## Chroma

### Chroma is a AI-native open-source vector database focused on developer productivity and happiness. Chroma is licensed under Apache 2.0.

In [1]:
## Building a sample vectordb

from langchain_community.document_loaders import TextLoader
from langchain_text_splitters import RecursiveCharacterTextSplitter
from langchain_community.embeddings import OllamaEmbeddings
from langchain_chroma import Chroma

In [2]:
loader = TextLoader("speech.txt")
data = loader.load()
data

[Document(metadata={'source': 'speech.txt'}, page_content="Bangkok,[a] officially known in Thai as Krung Thep Maha Nakhon[b] and colloquially as Krung Thep,[c] is the capital and most populous city of Thailand. The city occupies 1,568.7 square kilometres (605.7 sq mi) in the Chao Phraya River delta in central Thailand and has an estimated population of 9.0 million as of 2021, 13% of the country's population. Over 17.4 million people (25%) lived within the surrounding Bangkok Metropolitan Region at the 2021 estimate, making Bangkok an extreme primate city, dwarfing Thailand's other urban centres in both size and importance to the national economy.[5]\n\nBangkok traces its roots to a small trading post during the Ayutthaya Kingdom in the 15th century, which eventually grew and became the site of two capital cities, Thonburi in 1767 and Rattanakosin in 1782. Bangkok was at the heart of the modernization of Siam during the late-19th century, as the country faced pressures from the West. Th

In [3]:
## Split
text_splitter = RecursiveCharacterTextSplitter(chunk_size = 200, chunk_overlap=0)
splits = text_splitter.split_documents(data)

In [4]:
embeddings = OllamaEmbeddings(model="gemma2:2b")
vectordb = Chroma.from_documents(documents=splits, embedding=embeddings)
vectordb

  embeddings = OllamaEmbeddings(model="gemma2:2b")

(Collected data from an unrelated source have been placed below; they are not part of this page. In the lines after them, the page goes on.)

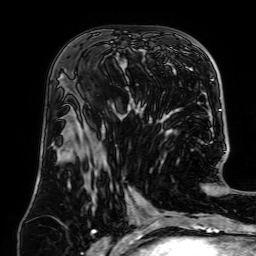
Breast MRI (dynamic contrast-enhanced), one axial slice. Slice 34 of 64 in the series (ordered by position). Cropped to one breast. Dynamic contrast-enhanced series, time point 2 of 7 at this slice position (early post-contrast). 1.5 T. TE 2.6 ms, TR 5.2 ms. 2.5 mm slice thickness. 256 × 256 image matrix, field of view 195 × 195 mm. Female patient.
Outlined on this slice (semi-automatic segmentation, software-assisted and operator-edited):
- enhancing-tissue mask used for the functional tumour volume (all voxels passing the contrast-enhancement thresholds inside the analysis volume; usually the tumour): box from (x=79, y=68) to (x=144, y=112) px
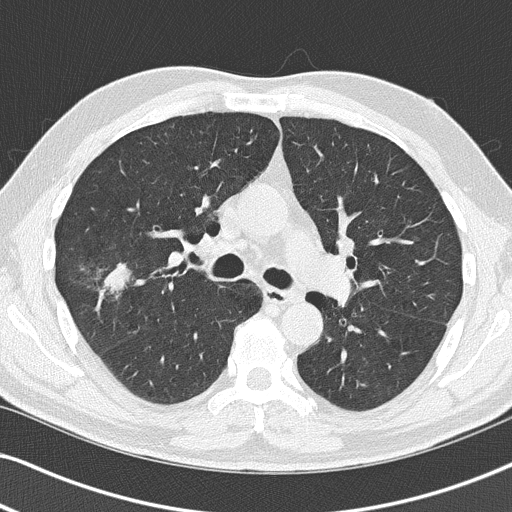
Axial slice from a low-dose chest CT screening exam, first (baseline) screen, lung window (W 1500 / L -600 HU), lung (sharp) reconstruction kernel (B50f), slice 61 of 140 in the series. Male, age 67 years at enrolment. Former smoker at enrolment.
Lesion marked by an expert reader, bounding box (x1, y1, x2, y2) in pixels: (70, 252, 145, 319). Screening reader's record for this exam (one nodule recorded; not confirmed to be the boxed lesion): non-calcified nodule or mass ≥4 mm, right upper lobe, 26 × 24 mm, spiculated (stellate) margins, soft tissue attenuation. Later outcome: lung cancer diagnosed 49 days after this screen — squamous cell carcinoma, NOS, right upper lobe, poorly differentiated (G3), stage IA (AJCC 6th edition), 27 mm at pathology.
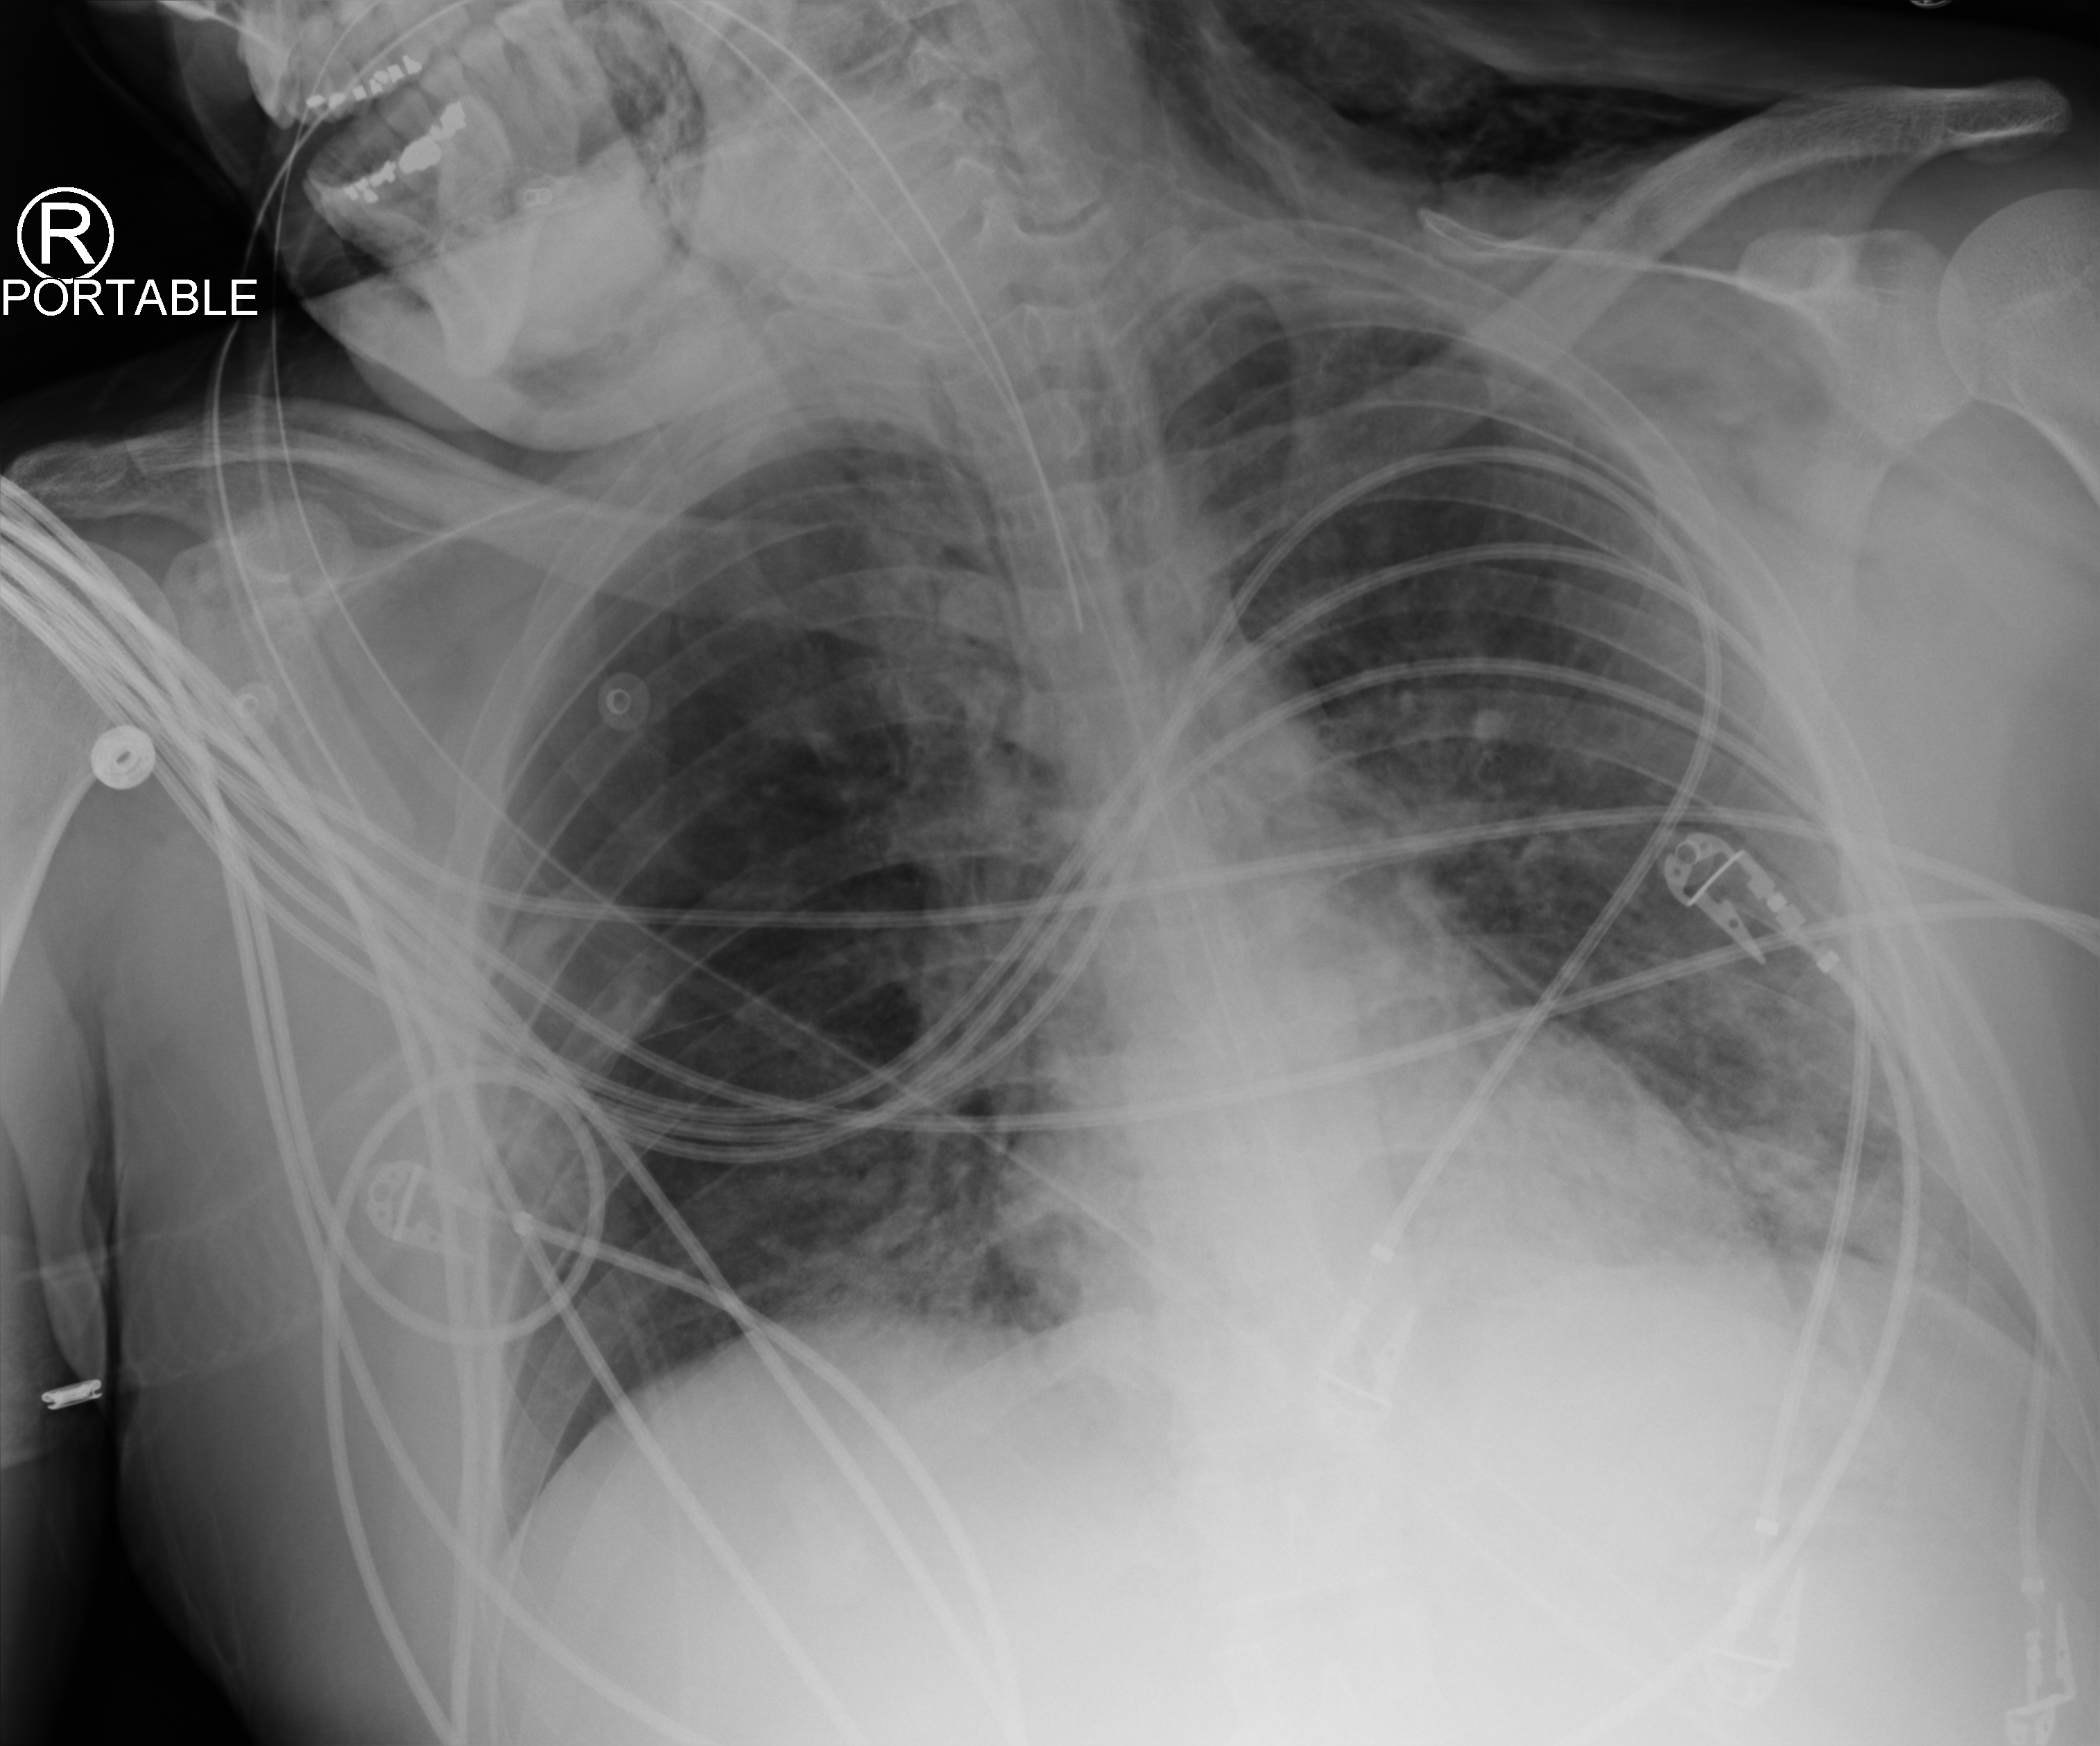
Chest X-ray (portable), anteroposterior (AP) projection. Adult patient hospitalised with COVID-19, age 18–59 years.
From the hospital-stay record, not from the radiograph (when in the stay this image was taken is not recorded):
- mechanically ventilated during this hospital stay: yes
- admitted to intensive care during this hospital stay: yes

<langchain_chroma.vectorstores.Chroma at 0x231dbe27d00>

In [5]:
query = "What Bangkok is famous for"
docs = vectordb.similarity_search(query)
docs[0].page_content

'as well as its red-light districts. The Grand Palace and Buddhist temples including Wat Arun and Wat Pho stand in contrast with other tourist attractions such as the nightlife scenes of Khaosan Road'

In [6]:
## saving to the disk

vectordb = Chroma.from_documents(documents=splits, embedding=embeddings, persist_directory="./chroma_db")

In [7]:
## load from disk

db2 = Chroma(persist_directory="./chroma_db", embedding_function=embeddings)
docs = db2.similarity_search(query)
print(docs[0].page_content)

as well as its red-light districts. The Grand Palace and Buddhist temples including Wat Arun and Wat Pho stand in contrast with other tourist attractions such as the nightlife scenes of Khaosan Road


In [8]:
## similarity search with score

docs = vectordb.similarity_search_with_score(query)
docs

[(Document(metadata={'source': 'speech.txt'}, page_content='as well as its red-light districts. The Grand Palace and Buddhist temples including Wat Arun and Wat Pho stand in contrast with other tourist attractions such as the nightlife scenes of Khaosan Road'),
  4695.702172567742),
 (Document(metadata={'source': 'speech.txt'}, page_content='culture. It is an international hub for transport and health care, and has emerged as a centre for the arts, fashion, and entertainment. The city is known for its street life and cultural landmarks,'),
  5174.951623065762),
 (Document(metadata={'source': 'speech.txt'}, page_content="and Patpong. Bangkok is among the world's top tourist destinations, and has been named the world's most visited city consistently in several international rankings."),
  5598.7026105890345),
 (Document(metadata={'source': 'speech.txt'}, page_content="incorporated as a special administrative area under the Bangkok Metropolitan Administration in 1972, grew rapidly during 

In [9]:
## Retriever option

retriever = vectordb.as_retriever()
retriever.invoke(query)[0].page_content

'as well as its red-light districts. The Grand Palace and Buddhist temples including Wat Arun and Wat Pho stand in contrast with other tourist attractions such as the nightlife scenes of Khaosan Road'